Bruxelles – Parte ufficialmente la “fase due” del negoziato per la Brexit. Anche se la fase uno non è chiusa. Lo hanno stabilito i capi di Stato e di governo dei 27 questa mattina a Bruxelles, in sostanza accogliendo l’accordo dell’otto dicembre tra Jean-Claude Juncker e Theresa May. L’inizio della seconda fase sarà “immagino a marzo”, ha detto il presidente della Commissione europea Jean-Claude Juncker.
Sono state approvate due paginette di “Linee guida” per svolgere questa seconda fase di negoziati, che non parte con un bagaglio molto solido.
Lo dice lo stesso documento, che parla sì di “progressi sufficienti”, condizione tutta politica stabilita per passare alla seconda fase, ma già nella riga successiva si afferma che “bisogna completare il lavoro su tutti i temi per la separazione, inclusi quelli non ancora affrontati nella prima fase… e consolidare i risultati ottenuti, e iniziare ad scrivere la bozze delle parti rilevanti dell’Accordo di separazione”.
Il Consiglio europeo accetta formalmente un periodo di transizione di “circa due anni” durante i quali il Regno unito, come ovvio, “non parteciperà a nominare o eleggere membri delle istituzioni europee e al processi decisionali dell’Unione”. Insomma, resterà per ancora un paio d’anni nel Marcato unico e nell’Unione doganale, e dovrà rispettarne tutte le regole, ma non potrà in nessun modo concorrere alle politiche che verranno fatte.
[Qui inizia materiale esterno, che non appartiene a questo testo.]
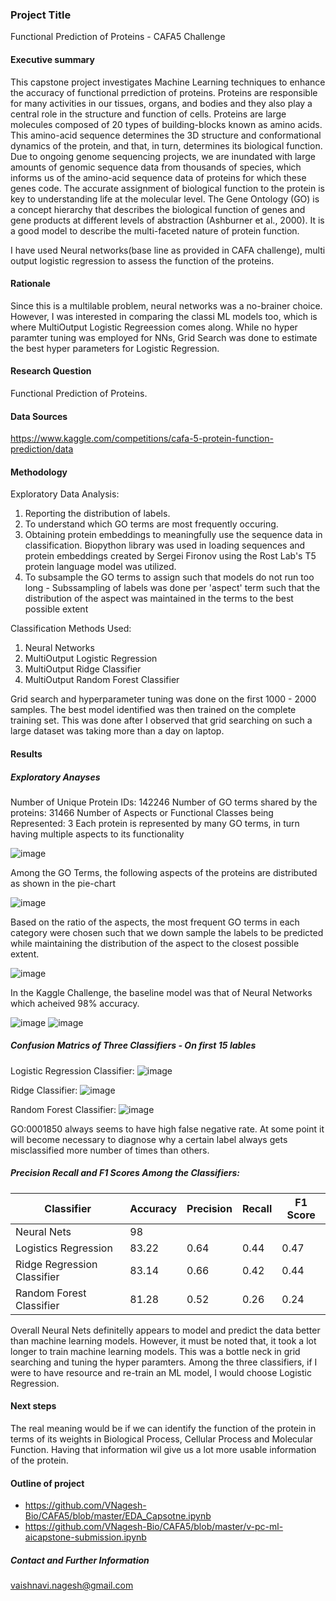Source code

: ### Project Title

Functional Prediction of Proteins - CAFA5 Challenge

#### Executive summary
This capstone project investigates Machine Learning techniques to enhance the accuracy of functional prrediction of proteins. Proteins are responsible for many activities in our tissues, organs, and bodies and they also play a central role in the structure and function of cells. Proteins are large molecules composed of 20 types of building-blocks known as amino acids. This amino-acid sequence determines the 3D structure and conformational dynamics of the protein, and that, in turn, determines its biological function. Due to ongoing genome sequencing projects, we are inundated with large amounts of genomic sequence data from thousands of species, which informs us of the amino-acid sequence data of proteins for which these genes code. The accurate assignment of biological function to the protein is key to understanding life at the molecular level. The Gene Ontology (GO) is a concept hierarchy that describes the biological function of genes and gene products at different levels of abstraction (Ashburner et al., 2000). It is a good model to describe the multi-faceted nature of protein function.

I have used Neural networks(base line as provided in CAFA challenge), multi output logistic regression to assess the function of the proteins.


#### Rationale

Since this is a multilable problem, neural networks was a no-brainer choice. However, I was interested in comparing the classi ML models too, which is where MultiOutput Logistic Regreession comes along.
While no hyper paramter tuning was employed for NNs, Grid Search was done to estimate the best hyper parameters for Logistic Regression.

#### Research Question

Functional Prediction of Proteins.

#### Data Sources

https://www.kaggle.com/competitions/cafa-5-protein-function-prediction/data

#### Methodology

Exploratory Data Analysis:

1. Reporting the distribution of labels.
2. To understand which GO terms are most frequently occuring.
3. Obtaining protein embeddings to meaningfully use the sequence data in classification. Biopython library was used in loading sequences and protein embeddings created by Sergei Fironov using the Rost Lab's T5 protein language model was utilized.
4. To subsample the GO terms to assign such that models do not run too long - Subssampling of labels was done per 'aspect' term such that the distribution of the aspect was maintained in the terms to the best possible extent

Classification Methods Used:

1. Neural Networks
2. MultiOutput Logistic Regression
3. MultiOutput Ridge Classifier
4. MultiOutput Random Forest Classifier

Grid search and hyperparameter tuning was done on the first 1000 - 2000 samples. The best model identified was then trained on the complete training set. This was done after I observed that grid searching on such a large dataset was taking more than a day on laptop.


#### Results

##### Exploratory Anayses
Number of Unique Protein IDs: 142246
Number of GO terms shared by the proteins: 31466
Number of Aspects or Functional Classes being Represented: 3
Each protein is represented by many GO terms, in turn having multiple aspects to its functionality

![image](https://github.com/VNagesh-Bio/CAFA5/assets/3857429/0b780c89-e5ac-4d4d-ad99-e7daf251dcbc)

Among the GO Terms, the following aspects of the proteins are distributed as shown in the pie-chart

![image](https://github.com/VNagesh-Bio/CAFA5/assets/3857429/19ddea38-35ef-4217-8c13-2e48484312f7)

Based on the ratio of the aspects, the most frequent GO terms in each category were chosen such that we down sample the labels to be predicted while maintaining the distribution of the aspect to the closest possible extent.

![image](https://github.com/VNagesh-Bio/CAFA5/assets/3857429/b06afc19-1495-474f-82a3-7da7d25a0984)

In the Kaggle Challenge, the baseline model was that of Neural Networks which acheived 98% accuracy.

![image](https://github.com/VNagesh-Bio/CAFA5/assets/3857429/c45e80ac-9959-4f87-bc49-9f0e777e0214)    ![image](https://github.com/VNagesh-Bio/CAFA5/assets/3857429/360a7f64-1d6c-4579-a005-cfdf25a3ee2d)






##### Confusion Matrics of Three Classifiers - On first 15 lables

Logistic Regression Classifier:
![image](https://github.com/VNagesh-Bio/CAFA5/assets/3857429/3e51be82-48a6-45a8-8cc0-8319fd97f1a8)


Ridge Classifier:
![image](https://github.com/VNagesh-Bio/CAFA5/assets/3857429/eb6a3c2e-d295-46a2-8abe-ee07f7a04774)


Random Forest Classifier:
![image](https://github.com/VNagesh-Bio/CAFA5/assets/3857429/16e53891-59c9-4e47-82b9-848ac08cffdf)


GO:0001850 always seems to have high false negative rate. At some point it will become necessary to diagnose why a certain label always gets misclassified more number of times than others.

##### Precision Recall and F1 Scores Among the Classifiers:

| Classifier                                          | Accuracy   | Precision | Recall | F1 Score |
| --------------------------------------------------- | ---------- | --------- | ------ | -------- |
| Neural Nets                                         | 98         |           |        |          |
| Logistics Regression                                | 83.22      | 0.64      | 0.44   | 0.47     |
| Ridge Regression Classifier                         | 83.14      | 0.66      | 0.42   | 0.44     |
| Random Forest Classifier                            | 81.28      | 0.52      | 0.26   | 0.24     |


Overall Neural Nets definitelly appears to model and predict the data better than machine learning models. However, it must be noted that, it took a lot longer to train machine learning models. This was a bottle neck in grid searching and tuning the hyper paramters. Among the three classifiers, if I were to have resource and re-train an ML model, I would choose Logistic Regression.

#### Next steps

The real meaning would be if we can identify the function of the protein in terms of its weights in Biological Process, Cellular Process and Molecular Function. Having that information wil give us a lot more usable information of the protein.

#### Outline of project

- https://github.com/VNagesh-Bio/CAFA5/blob/master/EDA_Capsotne.ipynb
- https://github.com/VNagesh-Bio/CAFA5/blob/master/v-pc-ml-aicapstone-submission.ipynb

##### Contact and Further Information
vaishnavi.nagesh@gmail.com
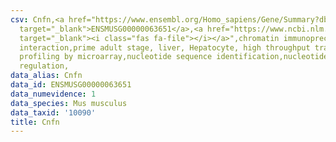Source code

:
 ```yaml
---
csv: Cnfn,<a href="https://www.ensembl.org/Homo_sapiens/Gene/Summary?db=core;g=ENSMUSG00000063651"
  target="_blank">ENSMUSG00000063651</a>,<a href="https://www.ncbi.nlm.nih.gov/pubmed/23834426"
  target="_blank"><i class="fas fa-file"></i></a>",chromatin immunoprecipitation assay,direct
  interaction,prime adult stage, liver, Hepatocyte, high throughput transcription
  profiling by microarray,nucleotide sequence identification,nucleotide sequence identification,transcriptional
  regulation,
data_alias: Cnfn
data_id: ENSMUSG00000063651
data_numevidence: 1
data_species: Mus musculus
data_taxid: '10090'
title: Cnfn
---
```

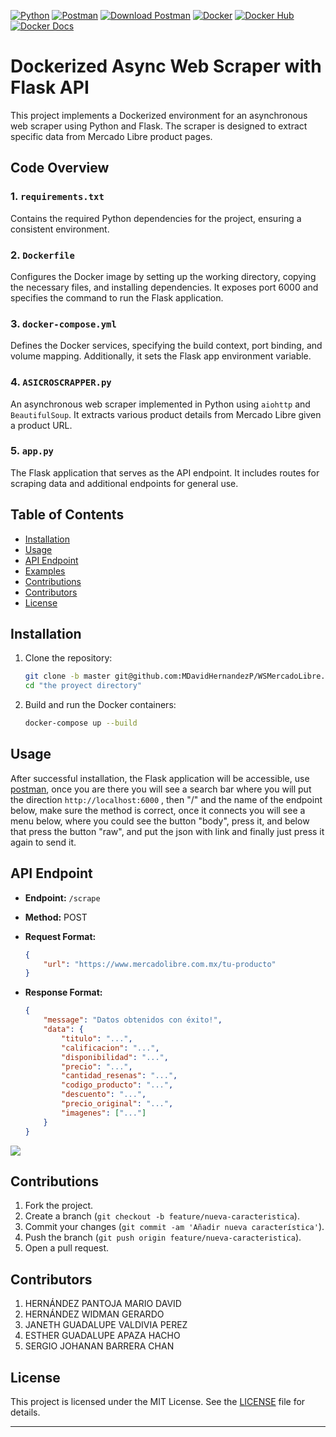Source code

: 
[![Python](https://img.shields.io/badge/python-3.12.1-red.svg)](https://www.python.org/)
[![Postman](https://img.shields.io/badge/Postman-v10.8.1-orange.svg)](https://www.postman.com/)
[![Download Postman](https://img.shields.io/badge/Download-Postman-yellow.svg)](https://www.postman.com/downloads/)
[![Docker](https://img.shields.io/badge/Docker-v20.10.17-purple.svg)](https://www.docker.com/)
[![Docker Hub](https://img.shields.io/badge/Docker%20Hub-v20.10.17-green.svg)](https://hub.docker.com/)
[![Docker Docs](https://img.shields.io/badge/Docker%20Docs-v20.10.17-gold.svg)](https://docs.docker.com/)

# Dockerized Async Web Scraper with Flask API

This project implements a Dockerized environment for an asynchronous web scraper using Python and Flask. The scraper is designed to extract specific data from Mercado Libre product pages.

## Code Overview

### 1. `requirements.txt`

Contains the required Python dependencies for the project, ensuring a consistent environment.

### 2. `Dockerfile`

Configures the Docker image by setting up the working directory, copying the necessary files, and installing dependencies. It exposes port 6000 and specifies the command to run the Flask application.

### 3. `docker-compose.yml`

Defines the Docker services, specifying the build context, port binding, and volume mapping. Additionally, it sets the Flask app environment variable.

### 4. `ASICROSCRAPPER.py`

An asynchronous web scraper implemented in Python using `aiohttp` and `BeautifulSoup`. It extracts various product details from Mercado Libre given a product URL.

### 5. `app.py`

The Flask application that serves as the API endpoint. It includes routes for scraping data and additional endpoints for general use.

## Table of Contents

- [Installation](#installation)
- [Usage](#usage)
- [API Endpoint](#api-endpoint)
- [Examples](#examples)
- [Contributions](#contributions)
- [Contributors](#contributors)
- [License](#license)

## Installation

1. Clone the repository:

    ```bash
    git clone -b master git@github.com:MDavidHernandezP/WSMercadoLibre.git
    cd "the proyect directory"
    ```

2. Build and run the Docker containers:

    ```bash
    docker-compose up --build
    ```

## Usage

After successful installation, the Flask application will be accessible, use [postman](https://www.postman.com/downloads/), once you are there you will see a search bar where you will put the direction `http://localhost:6000` , then "/" and the name of the endpoint below, 
make sure the method is correct, once it connects you will see a menu below, where you could see the button "body", press it, and below that press the button "raw", and put the json with link and finally just press it again to send it.

## API Endpoint

- **Endpoint:** `/scrape`
- **Method:** POST
- **Request Format:**

    ```json
    {
        "url": "https://www.mercadolibre.com.mx/tu-producto"
    }
    ```

- **Response Format:**

    ```json
    {
        "message": "Datos obtenidos con éxito!",
        "data": {
            "titulo": "...",
            "calificacion": "...",
            "disponibilidad": "...",
            "precio": "...",
            "cantidad_resenas": "...",
            "codigo_producto": "...",
            "descuento": "...",
            "precio_original": "...",
            "imagenes": ["..."]
        }
    }
    ```
![](https://global.discourse-cdn.com/getpostman/original/2X/d/de461711cd62edb4f7e8f170c6a21aa0fe304fea.png)
## Contributions

1. Fork the project.
2. Create a branch (`git checkout -b feature/nueva-caracteristica`).
3. Commit your changes (`git commit -am 'Añadir nueva característica'`).
4. Push the branch (`git push origin feature/nueva-caracteristica`).
5. Open a pull request.

## Contributors

1. HERNÁNDEZ PANTOJA MARIO DAVID
2. HERNÁNDEZ WIDMAN GERARDO
3. JANETH GUADALUPE VALDIVIA PEREZ
4. ESTHER GUADALUPE APAZA HACHO
5. SERGIO JOHANAN BARRERA CHAN

## License

This project is licensed under the MIT License. See the [LICENSE](https://www.youtube.com/watch?v=dQw4w9WgXcQ&ab_channel=RickAstley) file for details.

---


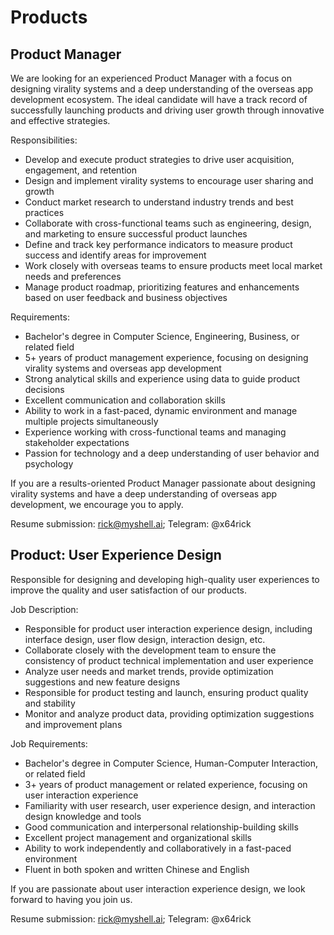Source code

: # Products

## Product Manager

We are looking for an experienced Product Manager with a focus on designing virality systems and a deep understanding of the overseas app development ecosystem. The ideal candidate will have a track record of successfully launching products and driving user growth through innovative and effective strategies.

Responsibilities:

* Develop and execute product strategies to drive user acquisition, engagement, and retention
* Design and implement virality systems to encourage user sharing and growth
* Conduct market research to understand industry trends and best practices
* Collaborate with cross-functional teams such as engineering, design, and marketing to ensure successful product launches
* Define and track key performance indicators to measure product success and identify areas for improvement
* Work closely with overseas teams to ensure products meet local market needs and preferences
* Manage product roadmap, prioritizing features and enhancements based on user feedback and business objectives

Requirements:

* Bachelor's degree in Computer Science, Engineering, Business, or related field
* 5+ years of product management experience, focusing on designing virality systems and overseas app development
* Strong analytical skills and experience using data to guide product decisions
* Excellent communication and collaboration skills
* Ability to work in a fast-paced, dynamic environment and manage multiple projects simultaneously
* Experience working with cross-functional teams and managing stakeholder expectations
* Passion for technology and a deep understanding of user behavior and psychology

If you are a results-oriented Product Manager passionate about designing virality systems and have a deep understanding of overseas app development, we encourage you to apply.

Resume submission: rick@myshell.ai; Telegram: @x64rick

## Product: User Experience Design

Responsible for designing and developing high-quality user experiences to improve the quality and user satisfaction of our products.

Job Description:

* Responsible for product user interaction experience design, including interface design, user flow design, interaction design, etc.
* Collaborate closely with the development team to ensure the consistency of product technical implementation and user experience
* Analyze user needs and market trends, provide optimization suggestions and new feature designs
* Responsible for product testing and launch, ensuring product quality and stability
* Monitor and analyze product data, providing optimization suggestions and improvement plans

Job Requirements:

* Bachelor's degree in Computer Science, Human-Computer Interaction, or related field
* 3+ years of product management or related experience, focusing on user interaction experience
* Familiarity with user research, user experience design, and interaction design knowledge and tools
* Good communication and interpersonal relationship-building skills
* Excellent project management and organizational skills
* Ability to work independently and collaboratively in a fast-paced environment
* Fluent in both spoken and written Chinese and English

If you are passionate about user interaction experience design, we look forward to having you join us.

Resume submission: rick@myshell.ai; Telegram: @x64rick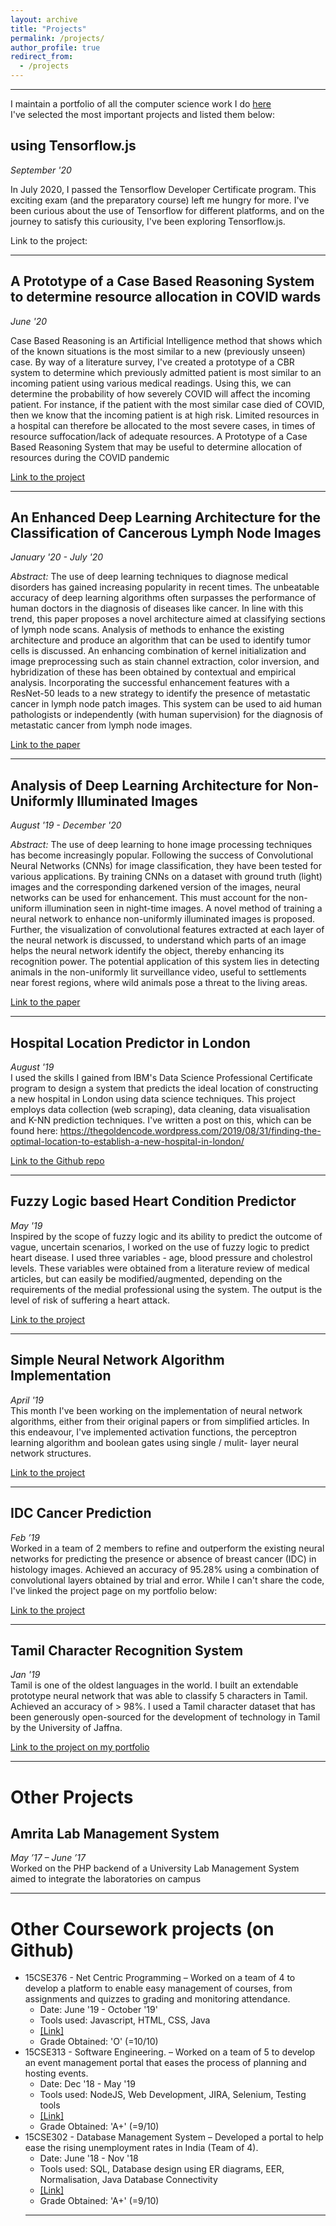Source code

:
 ```yaml
---
layout: archive
title: "Projects"
permalink: /projects/
author_profile: true
redirect_from:
  - /projects
---
```

<hr>

I maintain a portfolio of all the computer science work I do [here](https://thegoldencode.wordpress.com)
<br>
I've selected the most important projects and listed them below:


##  using Tensorflow.js
_September '20_
<br>

In July 2020, I passed the Tensorflow Developer Certificate program. This exciting exam (and the preparatory course) left me hungry for more. I've been curious about the use of Tensorflow for different platforms, and on the journey to satisfy this curiousity, I've been exploring Tensorflow.js.

Link to the project:

<hr>

##  A Prototype of a Case Based Reasoning System to determine resource allocation in COVID wards
_June '20_
<br>

Case Based Reasoning is an Artificial Intelligence method that shows which of the known situations is the most similar to a new (previously unseen) case. By way of a literature survey, I've created a prototype of a CBR system to determine which previously admitted patient is most similar to an incoming patient using various medical readings. Using this, we can determine the probability of how severely COVID will affect the incoming patient. For instance, if the patient with the most similar case died of COVID, then we know that the incoming patient is at high risk. Limited resources in a hospital can therefore be allocated to the most severe cases, in times of resource suffocation/lack of adequate resources.
A Prototype of a Case Based Reasoning System that may be useful to determine allocation of resources during the COVID pandemic

[Link to the project](https://github.com/uma-subbiah/CBR-Prototype-COVID)

<hr>

## An Enhanced Deep Learning Architecture for the Classification of Cancerous Lymph Node Images
_January '20 - July '20_
<br>

*Abstract:* The use of deep learning techniques to diagnose medical disorders has gained increasing popularity in recent times. The unbeatable accuracy of deep learning algorithms often surpasses the performance of human doctors in the diagnosis of diseases like cancer. In line with this trend, this paper proposes a novel architecture aimed at classifying sections of lymph node scans. Analysis of methods to enhance the existing architecture and produce an algorithm that can be used to identify tumor cells is discussed. An enhancing combination of kernel initialization and image preprocessing such as stain channel extraction, color inversion, and hybridization of these has been obtained by contextual and empirical analysis. Incorporating the successful enhancement features with a ResNet-50 leads to a new strategy to identify the presence of metastatic cancer in lymph node patch images. This system can be used to aid human pathologists or independently (with human supervision) for the diagnosis of metastatic cancer from lymph node images.

[Link to the paper](https://ieeexplore.ieee.org/abstract/document/9183250)

<hr>

## Analysis of Deep Learning Architecture for Non-Uniformly Illuminated Images

_August '19 - December '20_
<br>

*Abstract:* The use of deep learning to hone image processing techniques has become increasingly popular. Following the success of Convolutional Neural Networks (CNNs) for image classification, they have been tested for various applications. By training CNNs on a dataset with ground truth (light) images and the corresponding darkened version of the images, neural networks can be used for enhancement. This must account for the non-uniform illumination seen in night-time images. A novel method of training a neural network to enhance non-uniformly illuminated images is proposed. Further, the visualization of convolutional features extracted at each layer of the neural network is discussed, to understand which parts of an image helps the neural network identify the object, thereby enhancing its recognition power. The potential application of this system lies in detecting animals in the non-uniformly lit surveillance video, useful to settlements near forest regions, where wild animals pose a threat to the living areas.

[Link to the paper](https://ieeexplore.ieee.org/abstract/document/9112434)

<hr>


## Hospital Location Predictor in London
_August '19_
<br>
I used the skills I gained from IBM's Data Science Professional Certificate program to design a system that predicts the ideal location of constructing a new hospital in London using data science techniques. This project employs data collection (web scraping), data cleaning, data visualisation and K-NN prediction techniques. I've written a post on this, which can be found here: https://thegoldencode.wordpress.com/2019/08/31/finding-the-optimal-location-to-establish-a-new-hospital-in-london/

[Link to the Github repo](https://github.com/uma-subbiah/Coursera_Capstone/tree/master/Week%205/Final%20Project)

<hr>


## Fuzzy Logic based Heart Condition Predictor
_May '19_
<br>
Inspired by the scope of fuzzy logic and its ability to predict the outcome of vague, uncertain scenarios, I worked on the use of fuzzy logic to predict heart disease. I used three variables - age, blood pressure and cholestrol levels. These variables were obtained from a literature review of medical articles, but can easily be modified/augmented, depending on the requirements of the medial professional using the system. The output is the level of risk of suffering a heart attack.

[Link to the project](https://github.com/uma-subbiah/Computational-Intelligence---Fuzzy-Systems/blob/master/Fuzzy_System_for_Determination_of_Risk_of_Heart_Attack-3TestCases.ipynb)

<hr>

## Simple Neural Network Algorithm Implementation
_April '19_
<br>
This month I've been working on the implementation of neural network algorithms, either from their original papers or from simplified articles. In this endeavour, I've implemented activation functions, the perceptron learning algorithm and boolean gates using single / mulit- layer neural network structures.

[Link to the project](https://github.com/uma-subbiah/Computational-Intelligence---Neural-Networks)

<hr>



## IDC Cancer Prediction
_Feb ’19_
<br>
Worked in a team of 2 members to refine and outperform the existing neural networks for predicting the presence or absence of breast cancer (IDC) in histology images. Achieved an accuracy of 95.28% using a combination of convolutional layers obtained by trial and error. While I can't share the code, I've linked the project page on my portfolio below:

[Link to the project](https://thegoldencode.wordpress.com/2018/06/04/predicting-invasive-duct-carcinoma-using-cnns/)

<hr>

## Tamil Character Recognition System
_Jan '19_
<br>
Tamil is one of the oldest languages in the world. I built an extendable prototype neural network that was able to classify 5 characters in Tamil. Achieved an accuracy of > 98%. I used a Tamil character dataset that has been generously open-sourced for the development of technology in Tamil by the University of Jaffna.

[Link to the project on my portfolio](https://thegoldencode.wordpress.com/2018/09/19/tamil-character-recognition-using-convolutional-neural-networks/)

<hr>

# Other Projects

## Amrita Lab Management System
_May ’17 – June ’17_
<br>
Worked on the PHP backend of a University Lab Management System aimed to integrate the laboratories on campus

<hr>

# Other Coursework projects (on Github)
<ul>
<li> 15CSE376 - Net Centric Programming – Worked on a team of 4 to develop a platform to enable easy management of courses, from assignments and quizzes to grading and monitoring attendance.
<ul>
<li> Date: June '19 - October '19'</li>
<li> Tools used: Javascript, HTML, CSS, Java</li>
<li> <a href='https://github.com/ShriRamaJeyam/NCP3'>[Link]</a> </li>
<li> Grade Obtained: 'O' (=10/10) </li>
</ul>

<li> 15CSE313 - Software Engineering. – Worked on a team of 5 to develop an event management portal that eases the process of planning and hosting events.
<ul>
<li> Date: Dec '18 - May '19</li>
<li> Tools used: NodeJS, Web Development, JIRA, Selenium, Testing tools</li>
<li> <a href='https://github.com/uma-subbiah/EventIt'>[Link]</a> </li>
<li> Grade Obtained: 'A+' (=9/10) </li>
</ul>

<li> 15CSE302 - Database Management System – Developed a portal to help ease the rising unemployment rates in India (Team of 4).
<ul>
<li> Date: June '18 - Nov '18</li>
<li> Tools used: SQL, Database design using ER diagrams, EER, Normalisation, Java Database Connectivity</li>
<li> <a href='https://github.com/uma-subbiah/Mployd'>[Link]</a> </li>
<li> Grade Obtained: 'A+' (=9/10) </li>
</ul>
<hr>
In questo periodo Londra non potrà neanche stringere accordi commerciali con Paesi terzi, dovrebbe però poter avviare i negoziati, ma senza finalizzarli prima della fine dei due anni. A gennaio prossimo il Consiglio indicherà nuove linee guida per il periodo transitorio.
Già da ora, invece, si potrà discutere di che accordo bilaterale avere alla fine del periodo transitorio, dunque circa dal marzo 2021, ed a marzo il Consiglio europeo fornirà delle linee guida anche su questo, mentre chiede a Londra “maggiore chiarezza sul quadro delle relazioni future” che desidera stabilire. Ma l’accordo non potrà essere firmato che “quando il Regno unito sarà diventato un Paese terzo”.
Il regno continuerà comunque ad essere un partner dell’Ue, che “è pronta a stabilire relazioni anche in aree diverse dalla cooperazione economica, come la lotta contro il terrorismo, il crimine internazionale, così come nella sicurezza, la difesa e la politica estera”.